Let’s get down to the billion dollar question.
How to recover money from an insolvent debtor?
Following are some of the valid legal remedies for money recovery in the event of an insolvency:
1. Judgement Debtor Summons
Judgment Debtor Summons (“JDS”) is an excellent remedy once a judgement is obtained from Court, very well known to ‘drag’ the debtor to the court and force him to disclose all his financial status.
Once a Judgment Debtor Summons has been sent, the debtor will have to appear in court and produce all the material evidence as a proof of his expenses and income.
The evidence includes details of assets, properties, business revenue, source of income, bank accounts, etc. This process will take about three to four months once filed.
If the court is satisfied that the individual will be able to pay back the debt, an order will be issued, which will require him or her to settle the debt in full or an installment basis.
Some important questions that can be asked in this context include:
- What if the judgment debtor does not appear in court?
An order of arrest against the debtor can be issued from the court.
- What if the judgment debtor fails to make payment as per the order of court?
A show-cause notice can be issued against the debtor to appear in the court to explain.
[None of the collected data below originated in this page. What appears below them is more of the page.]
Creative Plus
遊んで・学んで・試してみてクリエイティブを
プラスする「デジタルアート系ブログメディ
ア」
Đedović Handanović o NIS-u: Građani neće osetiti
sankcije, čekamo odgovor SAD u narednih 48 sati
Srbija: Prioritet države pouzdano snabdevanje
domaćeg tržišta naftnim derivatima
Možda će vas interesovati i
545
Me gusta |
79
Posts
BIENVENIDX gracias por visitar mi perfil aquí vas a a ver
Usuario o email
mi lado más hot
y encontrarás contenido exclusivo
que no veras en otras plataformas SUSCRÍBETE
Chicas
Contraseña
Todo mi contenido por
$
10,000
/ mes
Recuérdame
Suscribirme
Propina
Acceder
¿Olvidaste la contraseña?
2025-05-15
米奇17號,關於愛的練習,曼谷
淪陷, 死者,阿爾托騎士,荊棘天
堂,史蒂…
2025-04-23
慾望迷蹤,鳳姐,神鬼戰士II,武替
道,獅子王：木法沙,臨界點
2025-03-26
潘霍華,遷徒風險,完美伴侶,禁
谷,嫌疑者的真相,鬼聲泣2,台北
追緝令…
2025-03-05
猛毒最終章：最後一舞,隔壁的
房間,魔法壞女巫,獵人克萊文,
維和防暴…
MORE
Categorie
He/she will be required to answer questions like:
- Why did the debtor fail to perform as per the direction of the court?
- Show cause why the debtor should not be sent to prison for his failure to repay.
2. Winding Up Proceedings
To submit a petition for winding up proceedings, the debtor has to be a company and not an individual entity.
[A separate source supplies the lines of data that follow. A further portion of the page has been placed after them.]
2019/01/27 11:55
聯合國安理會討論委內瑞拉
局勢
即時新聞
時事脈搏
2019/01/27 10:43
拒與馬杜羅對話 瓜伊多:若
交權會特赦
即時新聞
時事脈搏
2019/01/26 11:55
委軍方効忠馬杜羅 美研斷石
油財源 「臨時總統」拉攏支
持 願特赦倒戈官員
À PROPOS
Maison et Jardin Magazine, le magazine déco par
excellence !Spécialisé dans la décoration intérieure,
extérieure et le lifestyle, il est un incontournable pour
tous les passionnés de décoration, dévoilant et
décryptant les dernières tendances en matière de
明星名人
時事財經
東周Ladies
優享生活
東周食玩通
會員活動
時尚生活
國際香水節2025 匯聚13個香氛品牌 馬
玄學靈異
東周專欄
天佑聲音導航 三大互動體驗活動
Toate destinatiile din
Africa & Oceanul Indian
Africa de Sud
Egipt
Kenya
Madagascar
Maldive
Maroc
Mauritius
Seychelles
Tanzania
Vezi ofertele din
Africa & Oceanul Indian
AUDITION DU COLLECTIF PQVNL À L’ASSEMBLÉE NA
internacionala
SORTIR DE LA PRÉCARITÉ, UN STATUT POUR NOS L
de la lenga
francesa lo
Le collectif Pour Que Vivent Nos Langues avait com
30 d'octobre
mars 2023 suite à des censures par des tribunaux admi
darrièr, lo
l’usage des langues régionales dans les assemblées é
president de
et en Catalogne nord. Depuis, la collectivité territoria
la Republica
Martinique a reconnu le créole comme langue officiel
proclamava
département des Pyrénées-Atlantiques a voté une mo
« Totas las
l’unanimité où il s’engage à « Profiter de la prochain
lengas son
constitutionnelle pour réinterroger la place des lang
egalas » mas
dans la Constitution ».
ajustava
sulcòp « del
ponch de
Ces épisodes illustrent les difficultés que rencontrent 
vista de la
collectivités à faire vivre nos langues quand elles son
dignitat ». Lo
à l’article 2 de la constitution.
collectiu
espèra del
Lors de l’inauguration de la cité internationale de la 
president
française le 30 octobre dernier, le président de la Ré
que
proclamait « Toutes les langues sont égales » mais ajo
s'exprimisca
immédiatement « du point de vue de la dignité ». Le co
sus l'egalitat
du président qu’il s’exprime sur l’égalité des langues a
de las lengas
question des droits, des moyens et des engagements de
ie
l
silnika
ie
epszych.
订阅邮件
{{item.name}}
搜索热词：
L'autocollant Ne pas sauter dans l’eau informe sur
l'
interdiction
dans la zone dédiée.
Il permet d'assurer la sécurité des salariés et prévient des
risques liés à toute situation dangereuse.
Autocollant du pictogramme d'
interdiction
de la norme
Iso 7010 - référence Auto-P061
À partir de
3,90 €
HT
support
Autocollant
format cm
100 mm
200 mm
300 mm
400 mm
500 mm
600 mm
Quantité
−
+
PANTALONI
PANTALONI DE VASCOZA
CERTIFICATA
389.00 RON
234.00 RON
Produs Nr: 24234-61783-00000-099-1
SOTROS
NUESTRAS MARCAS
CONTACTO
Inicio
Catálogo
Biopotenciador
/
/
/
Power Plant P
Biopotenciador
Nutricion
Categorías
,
This can be initiated if the debtor owes RM 10,000.00 and above to the creditor. A winding-up petition will be submitted to the court, and the court will generally take four or five months to review and approve.
If the petition is approved by the court, a winding-up order will be issued to force the insolvent company into compulsory liquidation.
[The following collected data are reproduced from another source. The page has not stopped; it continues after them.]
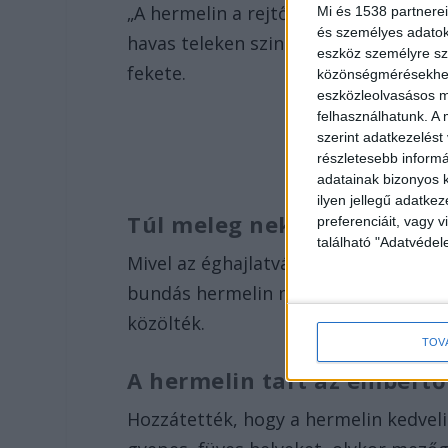
„A hermelin a rejtőzködés nagymester
Mi és 1538 partnerei
és személyes adatoka
havas teleken szinte teljes testén hó
eszköz személyre sz
fekete.
közönségmérésekhez 
eszközleolvasásos mó
felhasználhatunk. A 
szerint adatkezelést
részletesebb informác
adatainak bizonyos k
ilyen jellegű adatke
Túl meleg nekik Magyarors
preferenciáit, vagy v
található "Adatvéde
Mivel az éghajlatváltozás miatt a hav
bundás hermelin megjelenése mára las
közölték.
TOV
A hermelin tart az embertő
Hozzátették, hogy a hermelin kedveli 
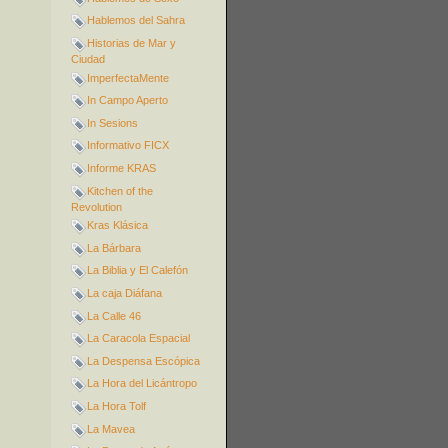
Hablemos del Sahra
Historias de Mar y
Ciudad
ImperfectaMente
In Campo Aperto
In Sesions
Informativo FICX
Informe KRAS
Kitchen of the
Revolution
Kras Klásica
La Bárbara
La Biblia y El Calefón
La caja Diáfana
La Calle 46
La Caracola Espacial
La Despensa Escópica
La Hora del Licántropo
La Hora Tolf
La Mavea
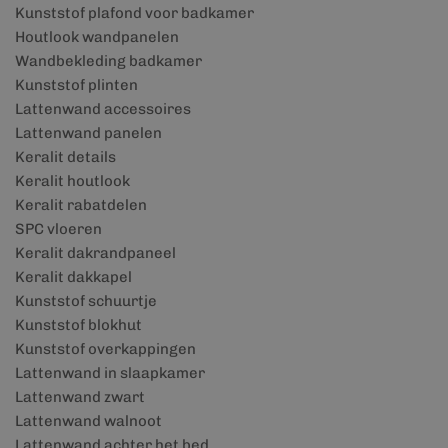
Kunststof plafond voor badkamer
Houtlook wandpanelen
Wandbekleding badkamer
Kunststof plinten
Lattenwand accessoires
Lattenwand panelen
Keralit details
Keralit houtlook
Keralit rabatdelen
SPC vloeren
Keralit dakrandpaneel
Keralit dakkapel
Kunststof schuurtje
Kunststof blokhut
Kunststof overkappingen
Lattenwand in slaapkamer
Lattenwand zwart
Lattenwand walnoot
Lattenwand achter het bed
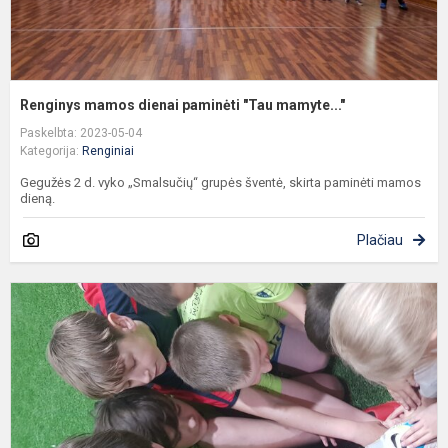
Renginys mamos dienai paminėti "Tau mamyte..."
Paskelbta: 2023-05-04
Kategorija:
Renginiai
Gegužės 2 d. vyko „Smalsučių“ grupės šventė, skirta paminėti mamos
dieną.
Plačiau
D
F
„
f
t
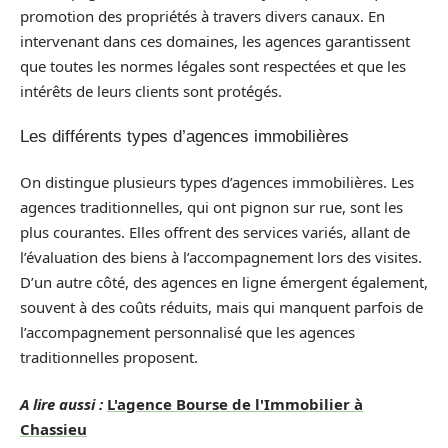
promotion des propriétés à travers divers canaux. En
intervenant dans ces domaines, les agences garantissent
que toutes les normes légales sont respectées et que les
intérêts de leurs clients sont protégés.
Les différents types d’agences immobilières
On distingue plusieurs types d’agences immobilières. Les
agences traditionnelles, qui ont pignon sur rue, sont les
plus courantes. Elles offrent des services variés, allant de
l’évaluation des biens à l’accompagnement lors des visites.
D’un autre côté, des agences en ligne émergent également,
souvent à des coûts réduits, mais qui manquent parfois de
l’accompagnement personnalisé que les agences
traditionnelles proposent.
A lire aussi :
L'agence Bourse de l'Immobilier à
Chassieu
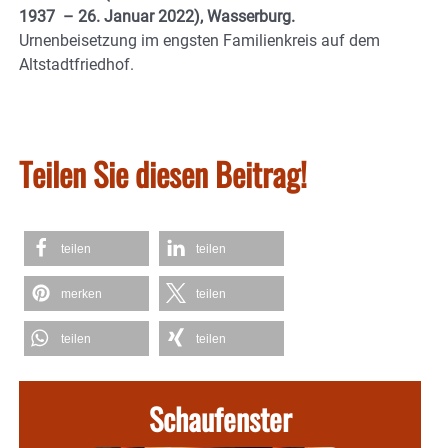
1937 – 26.
Januar 2022), Wasserburg.
Urnenbeisetzung im engsten Familienkreis auf dem
Altstadtfriedhof.
Teilen Sie diesen Beitrag!
teilen
teilen
merken
teilen
teilen
teilen
Schaufenster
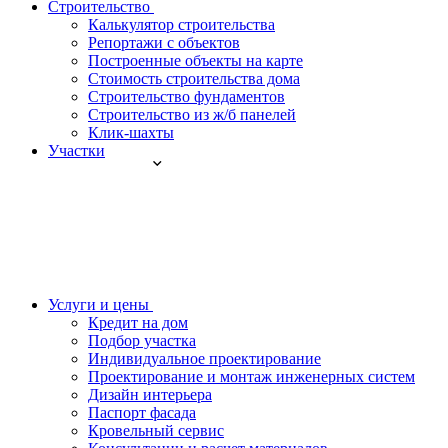
Строительство
Калькулятор строительства
Репортажи с объектов
Построенные объекты на карте
Стоимость строительства дома
Строительство фундаментов
Строительство из ж/б панелей
Клик-шахты
Участки
Услуги и цены
Кредит на дом
Подбор участка
Индивидуальное проектирование
Проектирование и монтаж инженерных систем
Дизайн интерьера
Паспорт фасада
Кровельный сервис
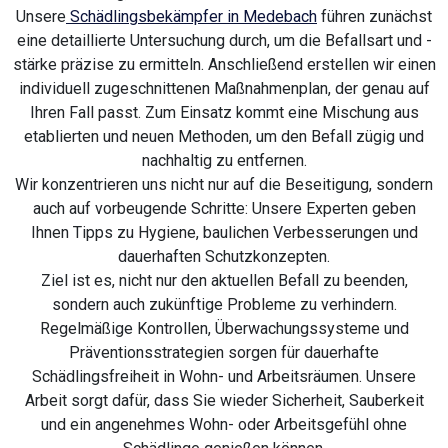
Unsere
Schädlingsbekämpfer in Medebach
führen zunächst
eine detaillierte Untersuchung durch, um die Befallsart und -
stärke präzise zu ermitteln. Anschließend erstellen wir einen
individuell zugeschnittenen Maßnahmenplan, der genau auf
Ihren Fall passt. Zum Einsatz kommt eine Mischung aus
etablierten und neuen Methoden, um den Befall zügig und
nachhaltig zu entfernen.
Wir konzentrieren uns nicht nur auf die Beseitigung, sondern
auch auf vorbeugende Schritte: Unsere Experten geben
Ihnen Tipps zu Hygiene, baulichen Verbesserungen und
dauerhaften Schutzkonzepten.
Ziel ist es, nicht nur den aktuellen Befall zu beenden,
sondern auch zukünftige Probleme zu verhindern.
Regelmäßige Kontrollen, Überwachungssysteme und
Präventionsstrategien sorgen für dauerhafte
Schädlingsfreiheit in Wohn- und Arbeitsräumen. Unsere
Arbeit sorgt dafür, dass Sie wieder Sicherheit, Sauberkeit
und ein angenehmes Wohn- oder Arbeitsgefühl ohne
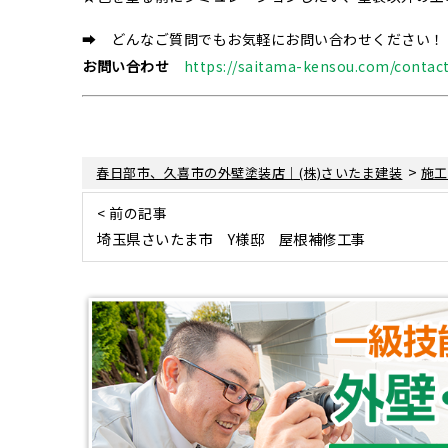
➡ どんなご質問でもお気軽にお問い合わせください！
お問い合わせ
https://saitama-kensou.com/contact
>
春日部市、久喜市の外壁塗装店｜(株)さいたま建装
施工
< 前の記事
埼玉県さいたま市 Y様邸 屋根補修工事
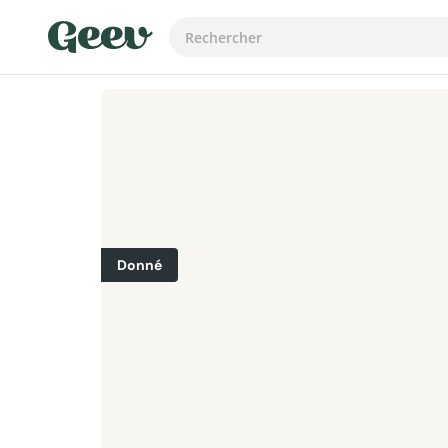
Donné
- How will creditors benefit?
The entire assets will be gathered and sold off. The money will be equally distributed to all the creditors.
3. Garnishee Proceedings
This is an excellent and fast means of realizing a judgment debt. First, an application should be made to court for the order. Once approved, the court will direct the account of the debtor to be frozen and to be handed over to the creditor instead.
- Wage garnishment-where a suit is filed to garnish the salary so that the employer will pay a particular portion of the monthly salary.
- Garnish debtor’s bank account-If the creditor knows the bank details of the borrower, he can file an application in the court to get money from the account until the debt is paid back.
4. Writ of Seizure and Sale
A Writ of Seizure and Sale is an enforcement proceeding whereby the creditor files an application in Court to request for an order for seizure and sale of judgment debtor’s property.
The seizure and sale is made through an auction. All the movable and immovable properties are included in the auction.
For this, an application has to be made to court for an order to seize the property. If the application is successful, the court will appoint a sheriff to seize all the properties of the judgment debtor.
- Can the judgment debtor deal with his properties after an order has been passed?
No, once the properties are seized, the judgment debtor is prohibited by law to deal with the assets in any manner which will affect the validity of the seizure.
The business environment is continuously subjected to market glitches. Debt collection efforts should be a part of the sales cycle. One wrong move and companies could end up losing all their investments.
For a debtor, it is quite easy to evade payment, stating that the debt is beyond repayment. But the creditor, on the other hand, takes a toll on his finances. Fortunately, Malaysian debt collection laws are sufficiently developed to facilitate recovery of delinquent debts by aggrieved creditors.